We haven’t done the usual “here’s what’s opening this fall” piece— one, because everyone does it. And two, because it’s always just the places who have publicists this early in the game— the real finds are still under everybody’s radar. But today all the Grub Street cities are taking a broader look at everything coming in the fall that makes us happy, foodwise. And ours includes a few openings that we haven’t said a lot about yet, but it also includes dishes that will be coming back to menus as the weather changes, ingredients we like to eat this time of year, and even a hint of what’s next for one of Chicago’s most talked-about restaurants. Here are 13 things we look forward to eating now that fall is in the air… and on the plate.
When you’re done here, check out what everyone’s looking forward to in Boston, L.A., New York, Philadelphia, and San Francisco, too.

### YOUR TASKS
**A.** According to the Chicago fall food preview, how many things do its writers look forward to eating now that fall has arrived?
**B.** Reproduce the Chicago fall food preview word for word, from "We haven’t done" up to and including "on the plate.".
**C.** Carry on writing the Chicago fall food preview, picking up after its final sentence.

### GIVEN RECORDS
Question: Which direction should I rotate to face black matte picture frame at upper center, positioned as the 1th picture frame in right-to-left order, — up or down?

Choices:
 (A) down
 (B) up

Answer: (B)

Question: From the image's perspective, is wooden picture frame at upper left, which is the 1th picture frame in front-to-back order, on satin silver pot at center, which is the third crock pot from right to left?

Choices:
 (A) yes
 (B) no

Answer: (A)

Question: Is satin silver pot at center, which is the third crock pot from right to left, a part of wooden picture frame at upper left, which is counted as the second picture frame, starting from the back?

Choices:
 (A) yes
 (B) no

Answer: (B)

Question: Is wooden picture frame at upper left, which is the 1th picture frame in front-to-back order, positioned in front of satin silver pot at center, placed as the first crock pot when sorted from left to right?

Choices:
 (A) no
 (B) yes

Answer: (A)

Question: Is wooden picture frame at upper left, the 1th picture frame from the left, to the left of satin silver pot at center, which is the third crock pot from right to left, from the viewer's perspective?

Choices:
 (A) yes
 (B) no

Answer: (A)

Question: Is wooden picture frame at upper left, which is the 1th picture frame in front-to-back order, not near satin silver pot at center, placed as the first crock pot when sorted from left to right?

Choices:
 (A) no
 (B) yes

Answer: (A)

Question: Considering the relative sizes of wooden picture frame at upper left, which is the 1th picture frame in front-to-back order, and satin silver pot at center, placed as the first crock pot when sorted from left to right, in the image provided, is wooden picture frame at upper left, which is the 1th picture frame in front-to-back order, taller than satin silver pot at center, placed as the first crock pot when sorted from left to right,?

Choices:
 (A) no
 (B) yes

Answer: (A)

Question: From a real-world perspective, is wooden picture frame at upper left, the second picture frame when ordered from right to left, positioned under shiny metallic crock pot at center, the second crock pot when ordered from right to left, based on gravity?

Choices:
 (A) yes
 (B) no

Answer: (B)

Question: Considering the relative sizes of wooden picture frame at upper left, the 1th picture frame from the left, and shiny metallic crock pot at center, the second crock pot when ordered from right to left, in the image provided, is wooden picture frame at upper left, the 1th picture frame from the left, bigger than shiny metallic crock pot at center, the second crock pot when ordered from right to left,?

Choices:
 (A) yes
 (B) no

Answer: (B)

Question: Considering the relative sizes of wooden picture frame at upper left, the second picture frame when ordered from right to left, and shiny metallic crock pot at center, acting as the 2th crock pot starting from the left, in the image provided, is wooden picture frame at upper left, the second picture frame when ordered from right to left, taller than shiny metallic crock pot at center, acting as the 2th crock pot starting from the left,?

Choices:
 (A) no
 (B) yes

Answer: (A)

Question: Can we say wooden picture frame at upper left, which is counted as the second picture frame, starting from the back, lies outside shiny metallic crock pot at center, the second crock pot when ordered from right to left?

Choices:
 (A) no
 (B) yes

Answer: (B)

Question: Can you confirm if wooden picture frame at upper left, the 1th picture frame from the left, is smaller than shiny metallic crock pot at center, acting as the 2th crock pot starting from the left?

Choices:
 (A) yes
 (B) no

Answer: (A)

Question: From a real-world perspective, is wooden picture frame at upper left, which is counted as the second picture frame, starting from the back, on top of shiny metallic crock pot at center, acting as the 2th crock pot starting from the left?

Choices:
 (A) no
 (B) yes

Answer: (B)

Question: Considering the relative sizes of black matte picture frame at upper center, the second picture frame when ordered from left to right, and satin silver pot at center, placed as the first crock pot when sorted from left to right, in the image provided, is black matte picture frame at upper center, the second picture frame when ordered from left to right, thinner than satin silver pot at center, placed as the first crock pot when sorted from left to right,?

### RESULTS
**A.** 13

**B.**
We haven’t done the usual “here’s what’s opening this fall” piece— one, because everyone does it. And two, because it’s always just the places who have publicists this early in the game— the real finds are still under everybody’s radar. But today all the Grub Street cities are taking a broader look at everything coming in the fall that makes us happy, foodwise. And ours includes a few openings that we haven’t said a lot about yet, but it also includes dishes that will be coming back to menus as the weather changes, ingredients we like to eat this time of year, and even a hint of what’s next for one of Chicago’s most talked-about restaurants. Here are 13 things we look forward to eating now that fall is in the air… and on the plate.

**C.**
The first six menus at Next
— Paris, Thailand, Childhood, El Bulli, Sicily and Kyoto— were all on the drawing board when the restaurant opened. Which means when they announce the next season, for the first time they’ll be entering new territory informed not only by the concept, but by the actual experience of running a one-of-a-kind ever-changing chameleon of a restaurant. Where will that take them? Will they continue working their way around the world, or head into more conceptual realms? As we reported yesterday, the word is that Chef Dave Beran knows what the next menu will be already… but he doesn’t know what to call it, which definitely sounds more conceptual than tied to a specific time and place. Whatever the next one will be, with Kyoto ending in December, the announcement of the next three-menu season can’t be far off.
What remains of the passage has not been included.